Sosefina Andy is the first recipient of our Helen Hitchings scholarship for postgraduate fine art students. Here she explains the origins of her methodology and what inspires her work.
My art teacher in high school, Ms. Karanga, was my first art critic.
I started to slowly develop an interest in art-making by taking her sculpture classes. This initiated a series of works based on the notion of the everyday object.
Material such as old umbrellas that my mum had thrown away and aluminum trays from the Chinese takeaway place down the road were used to firstly challenge the limits of material function while anticipating the possibility of the object becoming something new.
Currently my desire to generate innovative viewings of a material through crafts such as knitting and crocheting stemmed from artefacts of my grandmother’s years of craft-making.
The inspiration of memory
I remember watching my grandmother in her Samoan house, sitting at the treadle sewing machine, making my, and my cousin’s, school uniform. She also sewed all the pillow cases, blanket sheets, mattresses, curtains, and chair covers in her house.
Her home was infested with colours, from various elei (patterned printed fabric) that were draped over her couches to the bright leafy-green and white vinyl flooring that engulfed the wide space of her living room.
My memories of her were the starting point for a series of sculpture and installation works. These works were either a direct reiteration of an object in her house or an artefact of my attempt to re-live a past experience of being in her home.
From my memories of chairs and couches to the photographs of the picture shelf in her living room; these were research material I utilised to determine an approach to making.
They were also relevant in bridging a relational conversation between myself and my grandma across spaces and time.
Crochet and connection
Nearing the end of my undergraduate studies (2016), I developed an interest in the method of crocheting and its potential to amplify my psychological connection to my grandmother and her home. I focused the works that followed on analysing the structure of chairs and couches in her living room. These were viewed as entities that held experience and traces of a person.
Nevertheless, the decorative fabrics that draped over them were more interesting to me. It led to a series of approximated measurements of the couches and chairs. I applied the technique of crocheting as a measuring tape. These collected data were then used to structure three-dimensional forms that referenced the original objects.
Being given the opportunity to work with the team at Te Papa would mean gaining new platforms to understand my art and ways of producing work.
It is also a chance to create respectable relationships with individuals who have been involved in the art community for some time; to work in a team and to learn from them in order to develop my thinking through conversation, while also contributing what I know and am able to offer the team.

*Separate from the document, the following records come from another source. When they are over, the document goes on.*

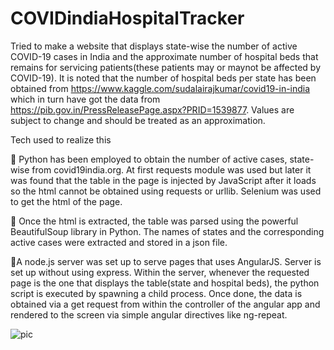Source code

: # COVIDindiaHospitalTracker

Tried to make a website that displays state-wise the number of active COVID-19 cases in India and the approximate number of hospital beds that remains for servicing patients(these patients may or maynot be affected by COVID-19). It is noted that the number of hospital beds per state has been obtained from https://www.kaggle.com/sudalairajkumar/covid19-in-india which in turn have got the data from https://pib.gov.in/PressReleasePage.aspx?PRID=1539877. Values are subject to change and should be treated as an approximation. 

Tech used to realize this

:herb: Python has been employed to obtain the number of active cases, state-wise from covid19india.org. At first requests module was used but later it was found that the table in the page is injected by JavaScript after it loads so the html cannot be obtained using requests or urllib. Selenium was used to get the html of the page.

:herb: Once the html is extracted, the table was parsed using the powerful BeautifulSoup library in Python. The names of states and the corresponding active cases were extracted and stored in a json file.

:herb:A node.js server was set up to serve pages that uses AngularJS. Server is set up without using express. Within the server, whenever the requested page is the one that displays the table(state and hospital beds), the python script is executed by spawning a child process. Once done, the data is obtained via a get request from within the controller of the angular app and rendered to the screen via simple angular directives like ng-repeat.


![pic](https://user-images.githubusercontent.com/41965125/77928463-0dde8780-72c6-11ea-9cc5-c2732f3c651c.png)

Helen Hitchings (1920-2002) was a visionary art dealer and lifetime supporter of innovative New Zealand artists and designers. In her will, she established an annual scholarship to support a postgraduate Fine Arts student who shows exceptional artistic promise. The award is made in association with Te Papa, where Helen Hitchings’ archives and collection are now based. Read more about Hitchings in the blog post, ‘The Gallery of Helen Hitchings – mixing the modern – art and design’.
Congratulations Sosefina! Your work is so interesting, and I can’t wait to see how you continue to develop as an artist.
Sosefina – I had the opportunity to see this work a few months back when I was in Auckland and loved it. It brought back a lot of memories in the bond I had with my Granma and Nana growing up. We were very blessed to have had Grandparents in our upbringing who not only played part in our household but also passed down their skills of craft and life lessons. Like you, my art teacher influenced me to push the boundaries of my textile skills passed on by my European granma and samoan nana. Manuia tele with your journey forward
Hi Sonya, i completely agree. I didn’t realise how valuable the connections i made with people and especially the experiences i remember of observing my grandma’s craft-making until recently. But it was through Art making that this was possible. There’s something amazing about being an art practitioner that it enables me to think in diverse ways when articulating a particular topic. Thank you for sharing your experience with my work and as well your stories with your Grandma and Nana. Fa’afetai lava.